--- Selected extract ---
The increasing complexity of the sub-atomic zoo that plasma
physicists were uncovering also concerned me.
The bizarreness of the results suggested to me that one might find
almost anything by sufficient application of physics. This tended to confirm my belief that physics
was based on false assumptions.
Conveniently, the Taoism and Zen Buddhism that I had studied
in Chinese intellectual history provided an attractive, alternative world view.
I had also been studying yoga in P.E.
I began attending a Quaker Meeting near campus, which
appealed to my mew Zen-like awareness.
It also appealed to me because of its pacifism, which felt right to me
in light of the bombing of my father’s laboratory. I, too, had been opposed to the war in
Vietnam, but could not at all support the idea of bombing my father’s
laboratory. The very first message I
heard in a Quaker Meeting was “I need not shout my faith. The very hills are mute, yet how they speak
of God.” This had exactly 17 words. 17 was a very fashionable number in the math
department. This message also spoke to
my disapproval of the way I saw some Christians expressing their faiths. It all sort of crystallized for me. It took three and a half years, but I
eventually became a Quaker. In this way,
I began on a path of seeking truth through meditation, while still at
Dartmouth.
I tried auditing a course in European intellectual history
to balance my Chinese intellectual history.
--- Information provided ---
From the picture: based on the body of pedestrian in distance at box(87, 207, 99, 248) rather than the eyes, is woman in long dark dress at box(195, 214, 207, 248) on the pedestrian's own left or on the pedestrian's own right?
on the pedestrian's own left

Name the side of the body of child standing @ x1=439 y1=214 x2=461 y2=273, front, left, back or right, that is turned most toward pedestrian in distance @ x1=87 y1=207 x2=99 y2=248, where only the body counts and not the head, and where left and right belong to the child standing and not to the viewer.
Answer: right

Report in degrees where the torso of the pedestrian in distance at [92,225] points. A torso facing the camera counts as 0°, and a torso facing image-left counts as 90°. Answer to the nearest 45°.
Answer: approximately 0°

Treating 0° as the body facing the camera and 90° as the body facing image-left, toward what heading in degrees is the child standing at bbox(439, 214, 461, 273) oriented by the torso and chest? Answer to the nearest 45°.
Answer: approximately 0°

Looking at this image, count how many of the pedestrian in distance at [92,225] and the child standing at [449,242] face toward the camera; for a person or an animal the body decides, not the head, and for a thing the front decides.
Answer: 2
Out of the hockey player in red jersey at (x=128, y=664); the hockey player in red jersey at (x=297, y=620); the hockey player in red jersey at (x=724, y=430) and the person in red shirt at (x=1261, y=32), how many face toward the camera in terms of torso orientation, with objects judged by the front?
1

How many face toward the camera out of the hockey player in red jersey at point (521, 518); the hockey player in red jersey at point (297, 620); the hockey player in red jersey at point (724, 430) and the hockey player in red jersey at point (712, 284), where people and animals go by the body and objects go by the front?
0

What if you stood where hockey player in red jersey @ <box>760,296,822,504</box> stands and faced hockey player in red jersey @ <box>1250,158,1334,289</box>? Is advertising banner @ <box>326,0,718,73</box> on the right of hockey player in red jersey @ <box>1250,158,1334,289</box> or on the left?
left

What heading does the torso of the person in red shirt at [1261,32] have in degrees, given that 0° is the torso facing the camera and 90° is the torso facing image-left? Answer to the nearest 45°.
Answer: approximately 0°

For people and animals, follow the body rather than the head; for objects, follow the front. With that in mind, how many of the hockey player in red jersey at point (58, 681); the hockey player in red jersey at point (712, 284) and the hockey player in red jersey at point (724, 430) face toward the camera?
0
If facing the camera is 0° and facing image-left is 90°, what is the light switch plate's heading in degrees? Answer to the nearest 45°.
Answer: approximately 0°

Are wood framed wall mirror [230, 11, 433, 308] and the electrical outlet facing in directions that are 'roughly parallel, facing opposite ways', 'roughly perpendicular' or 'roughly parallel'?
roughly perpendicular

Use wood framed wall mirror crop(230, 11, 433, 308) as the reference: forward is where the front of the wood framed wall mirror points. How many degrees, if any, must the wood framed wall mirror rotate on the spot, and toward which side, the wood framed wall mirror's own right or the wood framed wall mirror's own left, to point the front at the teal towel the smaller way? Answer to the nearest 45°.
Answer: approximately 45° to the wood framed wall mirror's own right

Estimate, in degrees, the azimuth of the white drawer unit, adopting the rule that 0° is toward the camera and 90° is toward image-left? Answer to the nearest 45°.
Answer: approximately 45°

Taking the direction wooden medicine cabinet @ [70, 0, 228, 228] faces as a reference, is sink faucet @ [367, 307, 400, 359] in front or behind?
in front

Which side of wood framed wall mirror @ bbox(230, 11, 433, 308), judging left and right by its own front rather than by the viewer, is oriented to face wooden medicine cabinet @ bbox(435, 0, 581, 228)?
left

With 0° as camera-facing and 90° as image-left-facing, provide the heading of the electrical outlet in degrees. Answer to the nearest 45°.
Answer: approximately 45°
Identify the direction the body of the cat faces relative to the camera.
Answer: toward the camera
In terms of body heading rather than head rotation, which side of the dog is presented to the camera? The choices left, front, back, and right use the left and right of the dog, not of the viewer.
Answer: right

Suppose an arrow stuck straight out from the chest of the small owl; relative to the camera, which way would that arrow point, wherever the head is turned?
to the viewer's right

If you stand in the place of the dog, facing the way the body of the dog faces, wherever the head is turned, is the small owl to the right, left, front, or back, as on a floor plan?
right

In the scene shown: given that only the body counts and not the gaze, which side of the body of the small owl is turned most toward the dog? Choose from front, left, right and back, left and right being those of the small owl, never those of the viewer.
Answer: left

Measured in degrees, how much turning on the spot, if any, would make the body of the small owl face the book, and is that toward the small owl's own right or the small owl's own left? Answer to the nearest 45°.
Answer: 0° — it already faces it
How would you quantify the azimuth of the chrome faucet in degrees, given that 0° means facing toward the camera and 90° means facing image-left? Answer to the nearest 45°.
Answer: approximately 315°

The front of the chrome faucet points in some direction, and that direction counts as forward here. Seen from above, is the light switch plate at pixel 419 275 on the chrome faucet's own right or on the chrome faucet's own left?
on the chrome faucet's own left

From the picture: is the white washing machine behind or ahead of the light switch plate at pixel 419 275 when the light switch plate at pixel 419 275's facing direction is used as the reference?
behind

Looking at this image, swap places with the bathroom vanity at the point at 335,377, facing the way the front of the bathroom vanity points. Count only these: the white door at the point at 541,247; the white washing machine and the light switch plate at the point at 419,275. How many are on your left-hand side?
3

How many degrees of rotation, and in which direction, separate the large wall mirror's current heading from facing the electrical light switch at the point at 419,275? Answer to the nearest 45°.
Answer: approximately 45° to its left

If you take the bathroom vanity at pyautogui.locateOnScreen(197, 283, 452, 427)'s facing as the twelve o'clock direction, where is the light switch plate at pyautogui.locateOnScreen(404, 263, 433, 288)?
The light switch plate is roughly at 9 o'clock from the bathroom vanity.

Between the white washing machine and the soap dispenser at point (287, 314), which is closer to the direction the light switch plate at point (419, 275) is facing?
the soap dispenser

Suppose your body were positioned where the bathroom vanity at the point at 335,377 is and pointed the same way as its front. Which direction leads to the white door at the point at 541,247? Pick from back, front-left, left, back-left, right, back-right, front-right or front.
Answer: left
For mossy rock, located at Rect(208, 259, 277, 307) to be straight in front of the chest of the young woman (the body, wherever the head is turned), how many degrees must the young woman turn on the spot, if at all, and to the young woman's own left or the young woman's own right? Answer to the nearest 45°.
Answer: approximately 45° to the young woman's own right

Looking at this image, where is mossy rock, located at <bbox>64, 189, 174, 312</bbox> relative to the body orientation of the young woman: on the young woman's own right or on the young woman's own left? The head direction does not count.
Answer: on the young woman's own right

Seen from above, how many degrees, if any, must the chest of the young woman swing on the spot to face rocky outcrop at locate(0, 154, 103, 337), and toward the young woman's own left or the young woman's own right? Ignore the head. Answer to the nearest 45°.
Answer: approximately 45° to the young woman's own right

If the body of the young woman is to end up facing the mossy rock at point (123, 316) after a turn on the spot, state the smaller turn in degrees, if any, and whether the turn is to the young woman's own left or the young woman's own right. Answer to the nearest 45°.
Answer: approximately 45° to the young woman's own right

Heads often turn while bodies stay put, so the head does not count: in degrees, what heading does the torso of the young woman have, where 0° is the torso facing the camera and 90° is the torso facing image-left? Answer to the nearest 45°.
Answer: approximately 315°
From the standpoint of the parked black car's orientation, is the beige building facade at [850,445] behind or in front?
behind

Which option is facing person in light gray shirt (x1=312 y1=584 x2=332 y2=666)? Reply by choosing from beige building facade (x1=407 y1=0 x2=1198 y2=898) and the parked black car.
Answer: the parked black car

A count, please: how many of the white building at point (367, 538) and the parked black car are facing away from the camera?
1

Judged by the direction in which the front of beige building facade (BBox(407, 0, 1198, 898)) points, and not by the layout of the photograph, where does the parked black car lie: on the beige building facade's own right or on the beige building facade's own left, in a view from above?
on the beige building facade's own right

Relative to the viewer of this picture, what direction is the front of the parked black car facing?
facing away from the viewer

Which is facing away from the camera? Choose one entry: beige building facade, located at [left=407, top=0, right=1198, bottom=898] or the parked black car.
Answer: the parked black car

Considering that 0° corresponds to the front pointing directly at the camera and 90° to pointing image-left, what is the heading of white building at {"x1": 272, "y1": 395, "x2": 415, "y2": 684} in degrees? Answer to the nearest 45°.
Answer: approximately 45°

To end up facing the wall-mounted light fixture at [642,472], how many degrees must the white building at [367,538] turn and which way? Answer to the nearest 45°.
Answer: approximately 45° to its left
---
■ To do:
[a] Decide whether each statement agrees with the passage on becoming a Quaker, answering yes or no and quoting the exact words of the passage that decide it: (i) the narrator began attending a Quaker Meeting near campus; (ii) the narrator became a Quaker within a single year; (iii) the narrator supported the war in Vietnam.
[b] According to the passage on becoming a Quaker, which number was very fashionable in the math department?
[c] Repeat the passage on becoming a Quaker between "The bizarreness of" and "mew Zen-like awareness.", inclusive.

■ Answers provided:
[a]
(i) Yes: "I began attending a Quaker Meeting near campus"
(ii) No: "It took three and a half years, but I eventually became a Quaker."
(iii) No: "I, too, had been opposed to the war in Vietnam"

[b] The number 17.

[c]
The bizarreness of the results suggested to me that one might find
almost anything by sufficient application of physics. This tended to confirm my belief that physics
was based on false assumptions.
Conveniently, the Taoism and Zen Buddhism that I had studied
in Chinese intellectual history provided an attractive, alternative world view.
I had also been studying yoga in P.E.
I began attending a Quaker Meeting near campus, which
appealed to my mew Zen-like awareness.